───── Pasaje seleccionado ─────
De eso hace ya diez años. Sus abuelos formaron parte de la larga lista de exiliados en la Guerra Civil. Hoy con 47 años, está al frente de una empresa dedicada a la fabricación de ropa. Se llama La Higuera de Grazalema (LaHdeG).

Este negocio comenzó a funcionar a finales del pasado año y su objetivo, básicamente, es vender prendas a través de www.lahigueradegrazalema.com. Sin embargo, pese a que este emprendedor francés comenzó el camino empresarial en España con mucha fuerza, reconoce que son muchas las dificultades.

La sede social de la empresa está en Jerez, concretamente en El Portal. Para Ploquin, “poner en marcha un negocio es algo así como la necesidad de expresar que tiene un artista, como la obra de un pintor o un escultor; pero es muy duro”. Ahora reconoce que “en- España, igual que a la gente le gusta mucho comprar un smartphone, cosa que no ocurre tanto en otros países europeos, a los españoles no les gusta mucho comprar por internet, no se fían”.

El caso es que, en la actualidad, la plantilla la forman dos personas (incluido Jean Christophe), y un artesano a media jornada. La empresa se caracteriza, asegura, “por su filosofía creativa, innovadora, alternativa y responsable frente al modelo tradicional de la sociedad de consumo.

Así, el respeto al medio ambiente y la responsabilidad social forman parte del proceso productivo de esta empresa”. Para ello, utiliza como materia prima una de las esencias de Grazalema, sus mantas, un producto que dio a la comarca empleo y riqueza hace varias generaciones.

El propio Ploquin es el que se encarga de realizar los diseños y, para el acabado de la ropa, cuenta con su madre. Admite que las cosas en España, a la hora de montar una empresa, no son fáciles. “Pedí un crédito ICO, cuando el interés estaba poco más del 5%. En sólo dos meses, como la prima de riesgo subió, el interés se puso en el 9%.
─────
*Tareas a realizar*
- A) Según el pasaje sobre La Higuera de Grazalema, ¿dónde está la sede social de la empresa?
- B) Continúa el pasaje sobre La Higuera de Grazalema a partir de su última frase.
───── Entradas de datos ─────
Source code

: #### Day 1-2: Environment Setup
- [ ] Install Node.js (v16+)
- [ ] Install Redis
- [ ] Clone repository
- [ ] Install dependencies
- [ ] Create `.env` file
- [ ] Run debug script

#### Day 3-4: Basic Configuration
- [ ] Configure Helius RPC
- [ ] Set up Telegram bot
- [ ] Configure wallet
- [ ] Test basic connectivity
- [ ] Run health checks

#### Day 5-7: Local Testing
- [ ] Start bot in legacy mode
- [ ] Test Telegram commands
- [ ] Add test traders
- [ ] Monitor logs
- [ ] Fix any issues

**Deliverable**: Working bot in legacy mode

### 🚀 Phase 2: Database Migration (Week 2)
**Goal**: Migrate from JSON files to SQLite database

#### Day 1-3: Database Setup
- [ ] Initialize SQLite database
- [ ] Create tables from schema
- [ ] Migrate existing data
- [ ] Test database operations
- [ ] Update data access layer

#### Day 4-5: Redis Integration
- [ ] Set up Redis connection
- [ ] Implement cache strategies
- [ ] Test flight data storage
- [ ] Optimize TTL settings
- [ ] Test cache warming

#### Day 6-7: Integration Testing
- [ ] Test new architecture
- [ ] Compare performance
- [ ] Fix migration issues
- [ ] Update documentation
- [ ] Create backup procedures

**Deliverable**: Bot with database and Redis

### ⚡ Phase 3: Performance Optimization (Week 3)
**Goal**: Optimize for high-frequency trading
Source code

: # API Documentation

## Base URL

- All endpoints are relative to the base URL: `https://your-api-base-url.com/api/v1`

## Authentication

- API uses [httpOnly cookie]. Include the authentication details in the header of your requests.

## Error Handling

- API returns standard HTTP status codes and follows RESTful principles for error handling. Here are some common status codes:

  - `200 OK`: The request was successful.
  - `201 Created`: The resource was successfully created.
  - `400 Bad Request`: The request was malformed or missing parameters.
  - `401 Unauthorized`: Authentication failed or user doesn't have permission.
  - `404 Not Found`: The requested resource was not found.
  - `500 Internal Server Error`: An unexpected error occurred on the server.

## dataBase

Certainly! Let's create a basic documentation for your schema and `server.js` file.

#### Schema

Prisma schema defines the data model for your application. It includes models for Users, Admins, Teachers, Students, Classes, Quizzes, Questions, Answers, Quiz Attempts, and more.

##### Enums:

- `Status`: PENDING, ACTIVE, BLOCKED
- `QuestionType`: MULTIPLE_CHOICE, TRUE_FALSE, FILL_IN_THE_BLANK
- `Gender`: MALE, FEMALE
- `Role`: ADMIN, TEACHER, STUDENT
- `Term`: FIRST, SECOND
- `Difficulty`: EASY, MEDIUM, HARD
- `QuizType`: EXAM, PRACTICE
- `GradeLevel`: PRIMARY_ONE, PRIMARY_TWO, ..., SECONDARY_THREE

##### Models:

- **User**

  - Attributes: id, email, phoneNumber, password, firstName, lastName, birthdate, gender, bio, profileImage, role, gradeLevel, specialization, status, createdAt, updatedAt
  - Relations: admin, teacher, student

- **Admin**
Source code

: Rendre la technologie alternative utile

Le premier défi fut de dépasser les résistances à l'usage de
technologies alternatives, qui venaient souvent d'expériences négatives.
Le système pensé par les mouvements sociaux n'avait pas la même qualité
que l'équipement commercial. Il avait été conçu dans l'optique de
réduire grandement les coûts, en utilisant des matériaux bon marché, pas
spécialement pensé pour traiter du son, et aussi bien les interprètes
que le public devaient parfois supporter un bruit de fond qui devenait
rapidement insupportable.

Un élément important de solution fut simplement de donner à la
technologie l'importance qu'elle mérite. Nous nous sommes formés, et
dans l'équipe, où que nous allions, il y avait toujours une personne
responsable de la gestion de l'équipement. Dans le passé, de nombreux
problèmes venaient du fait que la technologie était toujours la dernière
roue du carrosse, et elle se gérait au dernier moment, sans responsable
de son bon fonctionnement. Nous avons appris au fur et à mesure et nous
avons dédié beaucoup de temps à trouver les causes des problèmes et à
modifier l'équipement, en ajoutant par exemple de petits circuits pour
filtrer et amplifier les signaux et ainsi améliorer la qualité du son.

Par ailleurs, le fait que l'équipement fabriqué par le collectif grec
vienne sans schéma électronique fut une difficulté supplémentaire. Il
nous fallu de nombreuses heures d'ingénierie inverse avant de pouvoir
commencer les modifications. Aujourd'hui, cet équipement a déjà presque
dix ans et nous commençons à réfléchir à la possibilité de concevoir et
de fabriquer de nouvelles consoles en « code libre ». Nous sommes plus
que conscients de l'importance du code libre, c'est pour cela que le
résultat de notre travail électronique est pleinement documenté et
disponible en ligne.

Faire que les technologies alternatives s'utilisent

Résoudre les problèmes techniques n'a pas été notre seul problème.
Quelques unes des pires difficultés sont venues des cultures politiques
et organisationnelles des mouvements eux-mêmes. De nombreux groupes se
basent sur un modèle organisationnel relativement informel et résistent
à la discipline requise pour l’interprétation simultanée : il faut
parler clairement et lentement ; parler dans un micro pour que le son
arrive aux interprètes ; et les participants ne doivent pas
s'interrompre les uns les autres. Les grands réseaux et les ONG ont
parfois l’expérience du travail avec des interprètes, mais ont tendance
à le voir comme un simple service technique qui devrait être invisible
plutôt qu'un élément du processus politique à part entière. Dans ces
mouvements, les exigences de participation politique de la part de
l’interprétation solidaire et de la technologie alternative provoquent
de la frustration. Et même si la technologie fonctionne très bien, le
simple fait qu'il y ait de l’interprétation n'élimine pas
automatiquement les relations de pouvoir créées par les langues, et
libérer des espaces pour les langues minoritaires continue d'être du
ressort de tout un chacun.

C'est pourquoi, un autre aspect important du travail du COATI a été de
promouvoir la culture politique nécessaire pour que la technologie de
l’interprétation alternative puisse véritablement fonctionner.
─────
*Respuestas dadas*
- A) En Jerez, concretamente en El Portal.

- B)
Es curioso que los españoles se quejan de las trabas que existen para poner en marcha un negocio, pero en Francia es peor”. El caso es que este empresario francés reconoce que, si nada cambia, pasado el verano tendrá que meditar si sigue adelante con un negocio que era un sentido homenaje a sus abuelos.

Santiago Laz

Es el último ejemplo de la realidad laboral gaditana. Periodista nacido en Chiclana, llegó en diciembre pasado a Londres y ahora planifica la creación de un portal de noticias para la comunidad hispana. Otro de los objetivos de su estancia en Reino Unido es “mejorar un idioma que dejamos en dique seco tras la formación académica”.

Licenciado en Periodismo, junto al posgrado en Dirección de Comunicación de Empresas e Instituciones, pasó por distintos medios de comunicación, pero concluyó que “era empresa complicada emprender en Cádiz una edición digital rentable. A pesar de tener aceptación y visitas, te topas con el talón de aquiles de la publicidad. Sin anunciantes, no se puede sostener como mínimo la autonomía de tu trabajo”, admite.

Santiago resume así su salto a Inglaterra: “Tuvimos la decencia de no darnos de baja en el instituto por el soniquete de la hormigonera, pero también pagamos el precio de una economía dependiente al ladrillo. ¿Que precio? Casi lo llamaría exilio, marchamos defendiendo lo vocacional frente al amiguismo con una curiosidad añadida: cuanto más te especializas, más te alejas de tu tierra.

Entonces llegará ese día en el que podrás hablar otro idioma solo con tu entrevistador para optar a un puesto de trabajo en Cuenca, una oferta con filtro de inglés alto. Sigo buscando de entre las ‘papas fritas’ el fish. 80 días después de llegar sale un sol cotizado y valorado en cualquier esquina.

El manto de nieve sobre Hide Park es lo más parecido a nuestro abierto espacio marítimo en un sitio donde nunca llega la primavera. Aunque nacido en Cádiz, soy de Chiclana y me llamó la atención encontrarme a otra chiclanera que trabajaba en McDonald de Leincester Square”. Como conclusión, este joven periodista reconoce haber aprendido tres lecciones: “Da igual quién eras o qué eras, empiezas de cero y si no sabes el idioma, empiezas con menos tres. De cada caída aprendes a levantarte rápido. Y, por último, valoras más a tu familia, tus amigos y a tu tierra”.